The business he’s developing will charge a monthly fee of about $10 to allow people to create their own websites and receive technical assistance. Westfall says there are a few other similar businesses out there, including free ones, "but I think they are all terrible. They are really hard to use."

Westfall says that his version will be simple enough that anyone who can post to Facebook will have the skills to use his site.

"Some people think you need a completely new idea, but I believe I can develop a better site than the other ones out there," Westfall says. "People bring their ideas to me so I have my theories about what will or won't work. We don't need another Facebook or another Twitter, but there is room for other choices for this kind of service. The fact is there is no good $10-a-month service out there for website development."

He says he expects it to be up and running sometime in 2014.

"I didn't think it would be this big of a project," Westfall acknowledges. "This is the biggest project I have ever worked on, and I am doing it part time. The work that pays the bills keeps getting in the way."

Networking and connecting

Since graduating from the W. P. Carey School, Westfall has remained plugged into the tech community in Phoenix. He is the founder of Phoenix JavaScript, a user group for JavaScript enthusiasts that sponsors presentations on various Web development topics and posts videos of the presentations on its website, phoenixjavascript.org.

I'm really happy and proud of its success," Westfall says of the group. "The work I put into it is paying off through better connections.

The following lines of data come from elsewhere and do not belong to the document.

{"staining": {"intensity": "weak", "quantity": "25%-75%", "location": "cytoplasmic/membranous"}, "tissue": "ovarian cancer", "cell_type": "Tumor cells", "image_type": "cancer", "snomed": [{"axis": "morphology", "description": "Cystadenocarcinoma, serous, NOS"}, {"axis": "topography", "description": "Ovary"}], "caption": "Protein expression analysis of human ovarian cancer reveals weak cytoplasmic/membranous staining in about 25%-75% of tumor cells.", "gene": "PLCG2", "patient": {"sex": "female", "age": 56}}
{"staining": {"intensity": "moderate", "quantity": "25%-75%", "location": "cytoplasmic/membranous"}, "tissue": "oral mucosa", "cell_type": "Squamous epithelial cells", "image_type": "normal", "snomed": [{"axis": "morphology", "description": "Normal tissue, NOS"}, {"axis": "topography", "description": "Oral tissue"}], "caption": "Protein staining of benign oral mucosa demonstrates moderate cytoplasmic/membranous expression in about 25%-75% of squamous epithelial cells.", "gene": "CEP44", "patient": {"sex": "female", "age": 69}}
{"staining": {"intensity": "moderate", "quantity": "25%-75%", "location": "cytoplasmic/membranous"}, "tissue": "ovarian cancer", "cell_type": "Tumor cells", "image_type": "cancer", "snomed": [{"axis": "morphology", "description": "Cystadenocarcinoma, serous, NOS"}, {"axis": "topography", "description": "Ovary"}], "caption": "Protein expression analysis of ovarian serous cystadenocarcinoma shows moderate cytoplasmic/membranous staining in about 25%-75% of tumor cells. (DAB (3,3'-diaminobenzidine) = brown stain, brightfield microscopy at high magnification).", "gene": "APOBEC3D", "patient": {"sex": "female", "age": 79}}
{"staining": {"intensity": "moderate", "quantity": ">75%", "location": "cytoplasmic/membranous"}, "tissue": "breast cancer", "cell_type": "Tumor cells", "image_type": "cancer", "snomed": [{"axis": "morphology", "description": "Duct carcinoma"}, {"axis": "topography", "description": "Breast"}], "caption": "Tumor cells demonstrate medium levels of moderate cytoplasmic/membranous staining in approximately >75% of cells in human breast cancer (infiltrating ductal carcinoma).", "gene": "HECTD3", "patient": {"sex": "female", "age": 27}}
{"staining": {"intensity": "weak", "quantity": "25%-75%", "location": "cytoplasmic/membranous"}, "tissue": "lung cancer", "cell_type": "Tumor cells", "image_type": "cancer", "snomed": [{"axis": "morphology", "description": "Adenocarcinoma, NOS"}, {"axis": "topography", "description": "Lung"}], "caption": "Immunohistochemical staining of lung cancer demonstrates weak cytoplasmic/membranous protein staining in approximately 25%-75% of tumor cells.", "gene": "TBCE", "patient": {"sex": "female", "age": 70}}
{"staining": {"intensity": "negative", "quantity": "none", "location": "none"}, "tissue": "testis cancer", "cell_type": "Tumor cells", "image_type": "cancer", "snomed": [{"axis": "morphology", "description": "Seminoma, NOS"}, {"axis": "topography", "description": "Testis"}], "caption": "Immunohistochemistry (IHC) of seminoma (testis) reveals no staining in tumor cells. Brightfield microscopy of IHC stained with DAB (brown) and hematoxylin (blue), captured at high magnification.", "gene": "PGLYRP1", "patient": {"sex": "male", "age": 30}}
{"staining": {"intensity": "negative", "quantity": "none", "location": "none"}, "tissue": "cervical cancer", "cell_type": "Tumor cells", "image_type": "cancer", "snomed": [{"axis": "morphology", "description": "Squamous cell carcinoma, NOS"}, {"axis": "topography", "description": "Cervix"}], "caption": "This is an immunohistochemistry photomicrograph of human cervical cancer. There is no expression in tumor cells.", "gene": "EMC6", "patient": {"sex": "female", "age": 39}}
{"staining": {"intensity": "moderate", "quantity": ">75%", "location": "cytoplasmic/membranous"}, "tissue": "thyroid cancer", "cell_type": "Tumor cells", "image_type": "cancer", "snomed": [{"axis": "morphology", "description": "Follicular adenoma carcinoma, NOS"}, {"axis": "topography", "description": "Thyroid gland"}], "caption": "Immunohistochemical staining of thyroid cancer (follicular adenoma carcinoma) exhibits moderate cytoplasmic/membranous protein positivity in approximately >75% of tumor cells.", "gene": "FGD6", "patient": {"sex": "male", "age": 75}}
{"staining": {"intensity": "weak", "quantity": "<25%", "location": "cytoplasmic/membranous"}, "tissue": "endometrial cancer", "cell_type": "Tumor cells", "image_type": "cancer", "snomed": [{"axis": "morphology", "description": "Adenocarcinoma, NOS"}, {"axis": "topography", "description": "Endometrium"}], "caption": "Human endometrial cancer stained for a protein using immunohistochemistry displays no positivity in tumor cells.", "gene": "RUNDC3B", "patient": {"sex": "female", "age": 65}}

I even got a new client from it."

Westfall learned the value of networking and staying connected while a student at W. P. Carey, where he served as president of DISC (Department of Information Systems Club), which focuses on career development, leadership, collaboration and community involvement. DISC members network with leading firms and professionals from a wide range of industries, gaining valuable insights and exposure to the inner workings of their field.

"The connections I made through the CIS program were amazing," Westfall says. "You have the opportunity to meet so many people. In fact, I got my connection to the Arizona Department of Education through a teacher. All of my good connections came through ASU contacts."